NASA presents first full-color image from the James Webb space telescope
A NASA report describes the first full-color image from the James Webb space telescope as the deepest and sharpest infrared image ever taken. It shows the galaxy cluster SMACS 0723 as it appeared 4.6 billion years ago in a deep field composite image, according to the US space agency. In a preview event at the White House, President Joe Biden and Vice President Kamala Harris released the first of a set of images.

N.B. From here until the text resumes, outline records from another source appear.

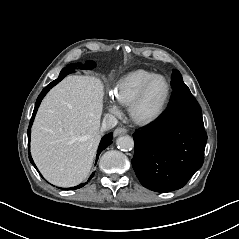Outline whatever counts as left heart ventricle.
Returning <instances> with one entry per match:
<instances>
[{"label":"left heart ventricle","instance_id":"obj_1","mask_svg":"<svg viewBox=\"0 0 239 239\" xmlns=\"http://www.w3.org/2000/svg\"><path fill=\"white\" fill-rule=\"evenodd\" d=\"M167 96V83L164 79L156 80L148 89L138 107V113L143 117L155 115L163 105Z\"/></svg>","mask_w":239,"mask_h":239}]
</instances>
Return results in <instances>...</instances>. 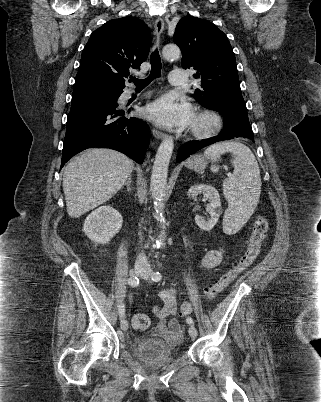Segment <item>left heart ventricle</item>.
I'll use <instances>...</instances> for the list:
<instances>
[{"label":"left heart ventricle","instance_id":"left-heart-ventricle-1","mask_svg":"<svg viewBox=\"0 0 321 402\" xmlns=\"http://www.w3.org/2000/svg\"><path fill=\"white\" fill-rule=\"evenodd\" d=\"M208 124H209V122L206 119L193 116L190 126L205 128L208 126Z\"/></svg>","mask_w":321,"mask_h":402}]
</instances>
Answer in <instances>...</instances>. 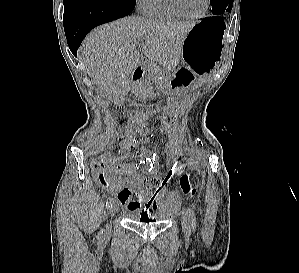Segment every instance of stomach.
<instances>
[{
    "label": "stomach",
    "mask_w": 299,
    "mask_h": 273,
    "mask_svg": "<svg viewBox=\"0 0 299 273\" xmlns=\"http://www.w3.org/2000/svg\"><path fill=\"white\" fill-rule=\"evenodd\" d=\"M225 27L224 20L216 16L196 23L183 42L182 54L187 67H175L176 74L164 77L161 89L168 94L187 90L198 81L197 75L213 74L223 52Z\"/></svg>",
    "instance_id": "obj_1"
}]
</instances>
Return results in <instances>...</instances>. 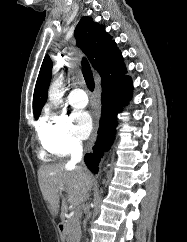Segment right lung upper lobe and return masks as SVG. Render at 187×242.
Here are the masks:
<instances>
[{
	"label": "right lung upper lobe",
	"instance_id": "right-lung-upper-lobe-1",
	"mask_svg": "<svg viewBox=\"0 0 187 242\" xmlns=\"http://www.w3.org/2000/svg\"><path fill=\"white\" fill-rule=\"evenodd\" d=\"M74 36L77 46L87 55L94 69L101 76L102 86L124 76L126 68L116 43L104 30L103 25L88 17L79 21ZM52 61L45 56L36 82L33 96L34 116H39L47 100V90L51 80Z\"/></svg>",
	"mask_w": 187,
	"mask_h": 242
}]
</instances>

Tuesday will bring the release of the remaining full-color images taken by the telescope. Representatives from various space agencies were responsible for selecting them. According to a NASA statement, cosmic objects that can be seen in the images include the Carina Nebula, a gas cloud located around 7,600 light years away, and the WASP-96 b, a giant gas planet outside our solar system.
These images mark the beginning of scientific work with the Webb telescope, the largest and most powerful telescope ever launched into space. On 25th December, the European Space Agency launched the James Webb telescope from the Kourou spaceport in French Guiana aboard an Ariane launch vehicle.
Scientists are hoping the telescope’s images will give insight into the period after the Big Bang some 13.8 billion years ago. About $10 billion was spent on the development of the Webb telescope over a period of 30 years. It is the successor to the Hubble telescope, which has been in operation for more than 30 years.